PASSAGE TO READ:
────────
Fariborz Zelli (Lund University), Karin Bäckstrand (Stockholm University) and Philip Schleifer (University of Amsterdam)

The growing complexity and polycentric nature of climate governance raises pressing questions about its legitimacy. Increasingly, climate governance crosses levels of analysis and involves public and private actors in a multitude of ways and institutional forums, calling into question traditional concepts and theories. Because of the on-going and fast-paced change in this and other areas, it is less clear than ever what the sociological and normative foundations of political legitimacy are. However, a clear understanding of how legitimate climate governance could look like, how it can be generated and maintained is central to a successful policy agenda.

To advance research on this important topic, INOGOV funded an international expert workshop on “Enhancing Legitimacy in Polycentric Climate Governance” on 19-20 May. The workshop was hosted by the European University Institute’s Robert Schuman Centre for Advanced Studies and took place in Villa Schifanoia in Florence. Co-hosting institutions were the political science departments of Lund University and Stockholm University.

Workshop organisers Fariborz Zelli, Karin Bäckstrand and Philip Schleifer welcomed over 20 scholars from 10 countries who contributed innovative papers and engaged in a first systematic and comprehensive analysis of legitimacy in an increasingly complex climate governance landscape. Participants included among others Robert Keohane, Liliana Andonova, Peter Haas and Steven Bernstein.

In his keynote address, Robert Keohane set the scene and outlined the broader research agenda on legitimacy in global climate governance. The workshop then continued along three sessions: (1) addressing dimensions of legitimacy in polycentric climate governance; (2) causes and consequences of legitimacy in this institutional complexity; (3) and new directions for researching legitimacy to account for this changing context.
────────
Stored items
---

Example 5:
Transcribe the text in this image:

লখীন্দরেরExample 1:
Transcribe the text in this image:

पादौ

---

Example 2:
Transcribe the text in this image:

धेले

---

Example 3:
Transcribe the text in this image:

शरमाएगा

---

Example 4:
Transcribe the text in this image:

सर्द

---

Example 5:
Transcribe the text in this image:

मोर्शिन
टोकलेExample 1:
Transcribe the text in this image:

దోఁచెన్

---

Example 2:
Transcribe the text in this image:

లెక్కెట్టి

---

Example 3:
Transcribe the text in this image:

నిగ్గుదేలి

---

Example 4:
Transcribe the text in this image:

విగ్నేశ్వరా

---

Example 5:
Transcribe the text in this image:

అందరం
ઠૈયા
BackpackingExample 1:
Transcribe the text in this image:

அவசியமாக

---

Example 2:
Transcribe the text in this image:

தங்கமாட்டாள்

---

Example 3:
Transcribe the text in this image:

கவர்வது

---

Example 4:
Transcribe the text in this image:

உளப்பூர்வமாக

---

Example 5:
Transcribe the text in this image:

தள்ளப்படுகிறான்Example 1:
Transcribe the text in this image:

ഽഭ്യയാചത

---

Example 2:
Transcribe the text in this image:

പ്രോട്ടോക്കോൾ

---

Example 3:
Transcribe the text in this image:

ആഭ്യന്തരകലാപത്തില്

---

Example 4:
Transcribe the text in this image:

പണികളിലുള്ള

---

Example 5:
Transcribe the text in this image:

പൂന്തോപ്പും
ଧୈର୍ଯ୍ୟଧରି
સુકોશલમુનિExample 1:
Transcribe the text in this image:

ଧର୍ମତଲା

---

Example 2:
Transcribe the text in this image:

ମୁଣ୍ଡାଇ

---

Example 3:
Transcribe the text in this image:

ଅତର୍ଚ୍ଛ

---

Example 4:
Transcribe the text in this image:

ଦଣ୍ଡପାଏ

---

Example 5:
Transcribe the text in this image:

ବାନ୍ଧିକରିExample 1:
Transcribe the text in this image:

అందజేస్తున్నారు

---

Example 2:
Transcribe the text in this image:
────────
WHAT IS REQUIRED:
From the climate governance workshop report, reproduce word for word the passage from "The growing complexity" up to and including "successful policy agenda.".

FULL SOLUTION:
The growing complexity and polycentric nature of climate governance raises pressing questions about its legitimacy. Increasingly, climate governance crosses levels of analysis and involves public and private actors in a multitude of ways and institutional forums, calling into question traditional concepts and theories. Because of the on-going and fast-paced change in this and other areas, it is less clear than ever what the sociological and normative foundations of political legitimacy are. However, a clear understanding of how legitimate climate governance could look like, how it can be generated and maintained is central to a successful policy agenda.